## Provided records
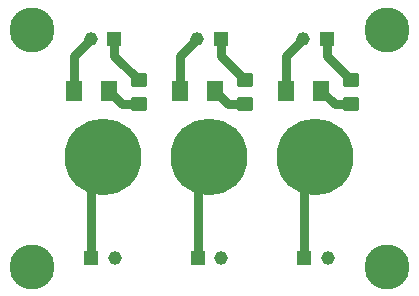
<source format=gbr>
%TF.GenerationSoftware,KiCad,Pcbnew,(6.0.4)*%
%TF.CreationDate,2023-03-31T12:06:15-04:00*%
%TF.ProjectId,switches,73776974-6368-4657-932e-6b696361645f,rev?*%
%TF.SameCoordinates,Original*%
%TF.FileFunction,Copper,L1,Top*%
%TF.FilePolarity,Positive*%
%FSLAX46Y46*%
G04 Gerber Fmt 4.6, Leading zero omitted, Abs format (unit mm)*
G04 Created by KiCad (PCBNEW (6.0.4)) date 2023-03-31 12:06:15*
%MOMM*%
%LPD*%
G01*
G04 APERTURE LIST*
G04 Aperture macros list*
%AMRoundRect*
0 Rectangle with rounded corners*
0 $1 Rounding radius*
0 $2 $3 $4 $5 $6 $7 $8 $9 X,Y pos of 4 corners*
0 Add a 4 corners polygon primitive as box body*
4,1,4,$2,$3,$4,$5,$6,$7,$8,$9,$2,$3,0*
0 Add four circle primitives for the rounded corners*
1,1,$1+$1,$2,$3*
1,1,$1+$1,$4,$5*
1,1,$1+$1,$6,$7*
1,1,$1+$1,$8,$9*
0 Add four rect primitives between the rounded corners*
20,1,$1+$1,$2,$3,$4,$5,0*
20,1,$1+$1,$4,$5,$6,$7,0*
20,1,$1+$1,$6,$7,$8,$9,0*
20,1,$1+$1,$8,$9,$2,$3,0*%
G04 Aperture macros list end*
%TA.AperFunction,ComponentPad*%
%ADD10C,3.800000*%
%TD*%
%TA.AperFunction,SMDPad,CuDef*%
%ADD11RoundRect,0.250000X-0.450000X0.350000X-0.450000X-0.350000X0.450000X-0.350000X0.450000X0.350000X0*%
%TD*%
%TA.AperFunction,SMDPad,CuDef*%
%ADD12C,6.500000*%
%TD*%
%TA.AperFunction,ComponentPad*%
%ADD13C,1.150000*%
%TD*%
%TA.AperFunction,ComponentPad*%
%ADD14R,1.150000X1.150000*%
%TD*%
%TA.AperFunction,SMDPad,CuDef*%
%ADD15RoundRect,0.250001X-0.462499X-0.624999X0.462499X-0.624999X0.462499X0.624999X-0.462499X0.624999X0*%
%TD*%
%TA.AperFunction,Conductor*%
%ADD16C,0.750000*%
%TD*%
G04 APERTURE END LIST*
D10*
%TO.P,REF\u002A\u002A,1*%
%TO.N,N/C*%
X150534000Y-56325000D03*
%TD*%
D11*
%TO.P,R1,1*%
%TO.N,Net-(J2-Pad1)*%
X159534000Y-60625000D03*
%TO.P,R1,2*%
%TO.N,Net-(D1-Pad2)*%
X159534000Y-62625000D03*
%TD*%
D12*
%TO.P,SW3,1,1*%
%TO.N,Net-(J5-Pad1)*%
X174500000Y-67125000D03*
%TD*%
%TO.P,SW2,1,1*%
%TO.N,Net-(J3-Pad1)*%
X165500000Y-67125000D03*
%TD*%
D10*
%TO.P,REF\u002A\u002A,1*%
%TO.N,N/C*%
X150534000Y-76375000D03*
%TD*%
D11*
%TO.P,R3,1*%
%TO.N,Net-(J6-Pad1)*%
X177534000Y-60625000D03*
%TO.P,R3,2*%
%TO.N,Net-(D3-Pad2)*%
X177534000Y-62625000D03*
%TD*%
D13*
%TO.P,J6,2,Pin_2*%
%TO.N,Net-(D3-Pad1)*%
X173459000Y-57100000D03*
D14*
%TO.P,J6,1,Pin_1*%
%TO.N,Net-(J6-Pad1)*%
X175466000Y-57100000D03*
%TD*%
%TO.P,J5,1,Pin_1*%
%TO.N,Net-(J5-Pad1)*%
X173534000Y-75650000D03*
D13*
%TO.P,J5,2,Pin_2*%
%TO.N,Net-(D3-Pad1)*%
X175541000Y-75650000D03*
%TD*%
D14*
%TO.P,J4,1,Pin_1*%
%TO.N,Net-(J4-Pad1)*%
X166466000Y-57100000D03*
D13*
%TO.P,J4,2,Pin_2*%
%TO.N,Net-(D2-Pad1)*%
X164459000Y-57100000D03*
%TD*%
D10*
%TO.P,REF\u002A\u002A,1*%
%TO.N,N/C*%
X180534000Y-56375000D03*
%TD*%
D15*
%TO.P,D1,1,K*%
%TO.N,Net-(D1-Pad1)*%
X154012500Y-61500000D03*
%TO.P,D1,2,A*%
%TO.N,Net-(D1-Pad2)*%
X156987500Y-61500000D03*
%TD*%
D12*
%TO.P,SW1,1,1*%
%TO.N,Net-(J1-Pad1)*%
X156500000Y-67125000D03*
%TD*%
D14*
%TO.P,J3,1,Pin_1*%
%TO.N,Net-(J3-Pad1)*%
X164534000Y-75650000D03*
D13*
%TO.P,J3,2,Pin_2*%
%TO.N,Net-(D2-Pad1)*%
X166541000Y-75650000D03*
%TD*%
D11*
%TO.P,R2,1*%
%TO.N,Net-(J4-Pad1)*%
X168534000Y-60625000D03*
%TO.P,R2,2*%
%TO.N,Net-(D2-Pad2)*%
X168534000Y-62625000D03*
%TD*%
D14*
%TO.P,J2,1,Pin_1*%
%TO.N,Net-(J2-Pad1)*%
X157466000Y-57100000D03*
D13*
%TO.P,J2,2,Pin_2*%
%TO.N,Net-(D1-Pad1)*%
X155459000Y-57100000D03*
%TD*%
D15*
%TO.P,D3,1,K*%
%TO.N,Net-(D3-Pad1)*%
X172012500Y-61500000D03*
%TO.P,D3,2,A*%
%TO.N,Net-(D3-Pad2)*%
X174987500Y-61500000D03*
%TD*%
%TO.P,D2,1,K*%
%TO.N,Net-(D2-Pad1)*%
X163012500Y-61500000D03*
%TO.P,D2,2,A*%
%TO.N,Net-(D2-Pad2)*%
X165987500Y-61500000D03*
%TD*%
D10*
%TO.P,REF\u002A\u002A,1*%
%TO.N,N/C*%
X180534000Y-76375000D03*
%TD*%
D13*
%TO.P,J1,2,Pin_2*%
%TO.N,Net-(D1-Pad1)*%
X157541000Y-75650000D03*
D14*
%TO.P,J1,1,Pin_1*%
%TO.N,Net-(J1-Pad1)*%
X155534000Y-75650000D03*
%TD*%
D16*
%TO.N,Net-(D1-Pad1)*%
X154012500Y-58546500D02*
X155459000Y-57100000D01*
X154012500Y-61500000D02*
X154012500Y-58546500D01*
%TO.N,Net-(D1-Pad2)*%
X159534000Y-62625000D02*
X158112500Y-62625000D01*
X158112500Y-62625000D02*
X156987500Y-61500000D01*
%TO.N,Net-(D2-Pad1)*%
X163012500Y-58546500D02*
X164459000Y-57100000D01*
X163012500Y-61500000D02*
X163012500Y-58546500D01*
%TO.N,Net-(D2-Pad2)*%
X168534000Y-62625000D02*
X167112500Y-62625000D01*
X167112500Y-62625000D02*
X165987500Y-61500000D01*
%TO.N,Net-(D3-Pad1)*%
X172012500Y-58546500D02*
X173459000Y-57100000D01*
X172012500Y-61500000D02*
X172012500Y-58546500D01*
%TO.N,Net-(D3-Pad2)*%
X177534000Y-62625000D02*
X176112500Y-62625000D01*
X176112500Y-62625000D02*
X174987500Y-61500000D01*
%TO.N,Net-(J1-Pad1)*%
X155534000Y-75650000D02*
X155534000Y-66534000D01*
%TO.N,Net-(J2-Pad1)*%
X157466000Y-57100000D02*
X157466000Y-58557000D01*
X157466000Y-58557000D02*
X159534000Y-60625000D01*
%TO.N,Net-(J3-Pad1)*%
X164534000Y-75650000D02*
X164534000Y-66534000D01*
%TO.N,Net-(J4-Pad1)*%
X166466000Y-57100000D02*
X166466000Y-58557000D01*
X166466000Y-58557000D02*
X168534000Y-60625000D01*
%TO.N,Net-(J5-Pad1)*%
X173534000Y-75650000D02*
X173534000Y-66534000D01*
%TO.N,Net-(J6-Pad1)*%
X175466000Y-58557000D02*
X177534000Y-60625000D01*
X175466000Y-57100000D02*
X175466000Y-58557000D01*
%TD*%
M02*

</source>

## Work task
Pictures are to be left out; the lines from the start of the records above through the line holding "G04 APERTURE LIST*" are to be returned exactly.

## Answer space
<source format=gbr>
%TF.GenerationSoftware,KiCad,Pcbnew,(6.0.4)*%
%TF.CreationDate,2023-03-31T12:06:15-04:00*%
%TF.ProjectId,switches,73776974-6368-4657-932e-6b696361645f,rev?*%
%TF.SameCoordinates,Original*%
%TF.FileFunction,Copper,L1,Top*%
%TF.FilePolarity,Positive*%
%FSLAX46Y46*%
G04 Gerber Fmt 4.6, Leading zero omitted, Abs format (unit mm)*
G04 Created by KiCad (PCBNEW (6.0.4)) date 2023-03-31 12:06:15*
%MOMM*%
%LPD*%
G01*
G04 APERTURE LIST*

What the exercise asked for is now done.